| Work instruction |
Print the lines from the one containing "right hip: (304, 290)" through the end of the listing below, exactly as written. Any pictures stay out.

★ ★ ★ ★ ★ ★ ★

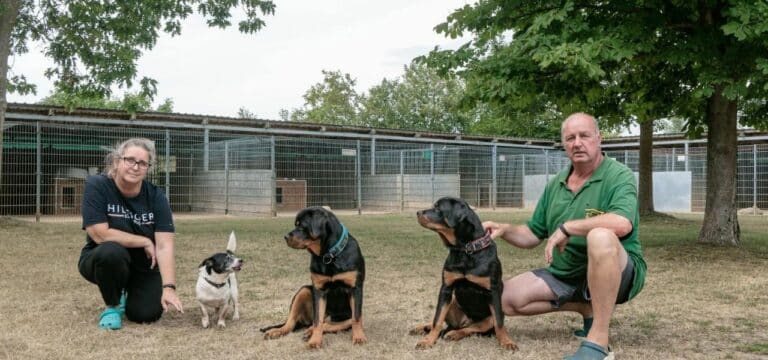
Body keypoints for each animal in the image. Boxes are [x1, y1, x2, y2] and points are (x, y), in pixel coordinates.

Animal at [260, 208, 366, 348]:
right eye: (296, 224)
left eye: (301, 225)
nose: (285, 237)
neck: (328, 255)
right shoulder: (318, 290)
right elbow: (317, 320)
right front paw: (315, 341)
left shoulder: (355, 288)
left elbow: (357, 318)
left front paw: (359, 337)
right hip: (304, 290)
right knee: (292, 322)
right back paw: (277, 331)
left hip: (344, 317)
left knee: (335, 323)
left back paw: (308, 331)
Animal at [412, 197, 520, 352]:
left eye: (438, 208)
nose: (417, 212)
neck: (465, 249)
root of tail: (464, 321)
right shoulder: (446, 289)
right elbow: (437, 319)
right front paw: (428, 340)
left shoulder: (493, 291)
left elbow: (499, 322)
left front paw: (507, 341)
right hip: (452, 302)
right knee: (445, 324)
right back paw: (423, 328)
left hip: (487, 319)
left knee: (470, 328)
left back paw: (454, 334)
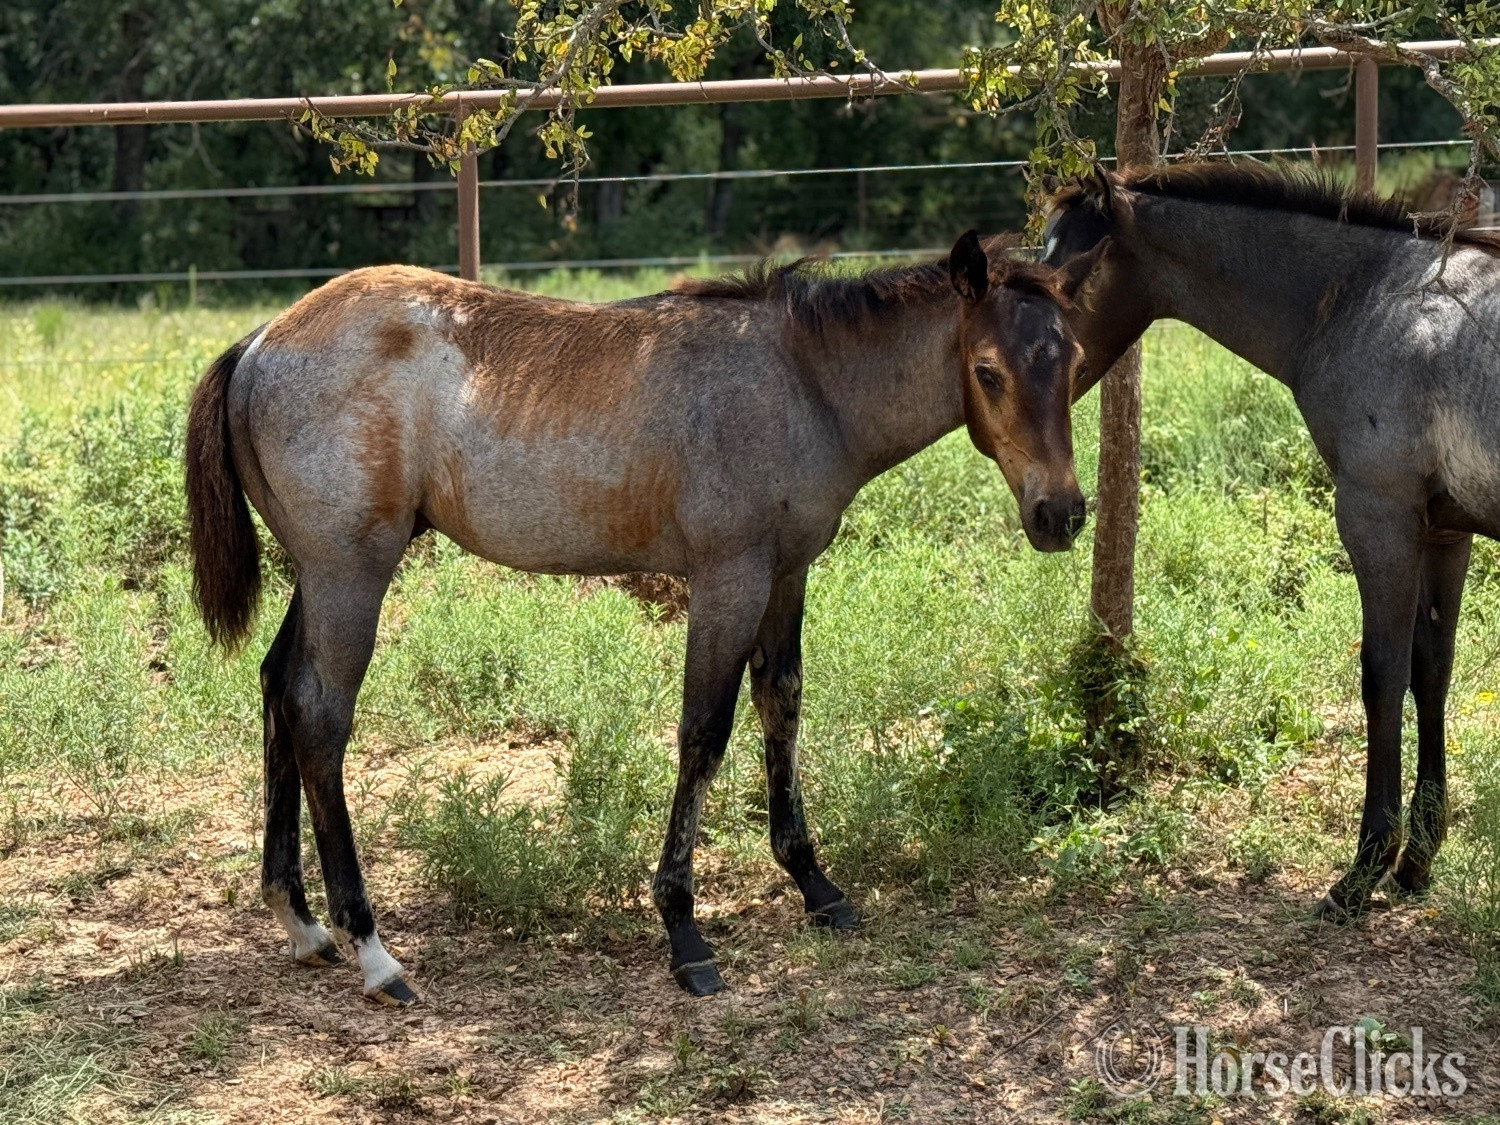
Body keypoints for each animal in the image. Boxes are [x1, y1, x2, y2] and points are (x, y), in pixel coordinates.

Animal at [184, 230, 1104, 1005]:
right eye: (987, 369)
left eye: (1073, 359)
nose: (1060, 513)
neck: (801, 382)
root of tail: (259, 343)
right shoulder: (728, 578)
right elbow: (705, 732)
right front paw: (683, 928)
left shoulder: (787, 573)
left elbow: (782, 705)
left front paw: (814, 883)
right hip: (352, 575)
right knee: (321, 718)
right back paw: (373, 949)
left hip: (320, 576)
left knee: (278, 687)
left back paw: (301, 921)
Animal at [1040, 161, 1500, 920]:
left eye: (1069, 277)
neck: (1368, 298)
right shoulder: (1444, 529)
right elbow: (1432, 669)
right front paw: (1416, 861)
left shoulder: (1377, 515)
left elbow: (1384, 675)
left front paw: (1362, 871)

★ ★ ★ ★ ★ ★ ★

| Task output |
right hip: (304, 290)
right knee: (292, 322)
right back paw: (277, 331)
left hip: (344, 317)
left knee: (335, 323)
left back paw: (308, 331)
Animal at [412, 197, 520, 352]:
left eye: (438, 208)
nose: (417, 212)
neck: (465, 249)
root of tail: (464, 321)
right shoulder: (446, 289)
right elbow: (437, 319)
right front paw: (428, 340)
left shoulder: (493, 291)
left elbow: (499, 322)
left front paw: (507, 341)
right hip: (452, 302)
right knee: (445, 324)
right back paw: (423, 328)
left hip: (487, 319)
left knee: (470, 328)
left back paw: (454, 334)
Body keypoints for each animal in the image. Boxes are [x1, y1, x2, y2] and points are (x, y), in pixel coordinates.

Animal at [184, 230, 1104, 1005]:
right eye: (987, 369)
left eye: (1073, 359)
nose: (1060, 513)
neck: (801, 382)
root of tail: (259, 343)
right shoulder: (728, 578)
right elbow: (705, 732)
right front paw: (683, 928)
left shoulder: (787, 573)
left elbow: (782, 705)
left front paw: (814, 883)
right hip: (352, 575)
right knee: (321, 718)
right back paw: (373, 949)
left hip: (320, 576)
left knee: (278, 687)
left back paw: (301, 921)
Animal at [1040, 161, 1500, 920]:
left eye: (1069, 277)
neck: (1368, 298)
right shoulder: (1444, 529)
right elbow: (1432, 669)
right front paw: (1416, 861)
left shoulder: (1377, 515)
left elbow: (1384, 675)
left front paw: (1362, 871)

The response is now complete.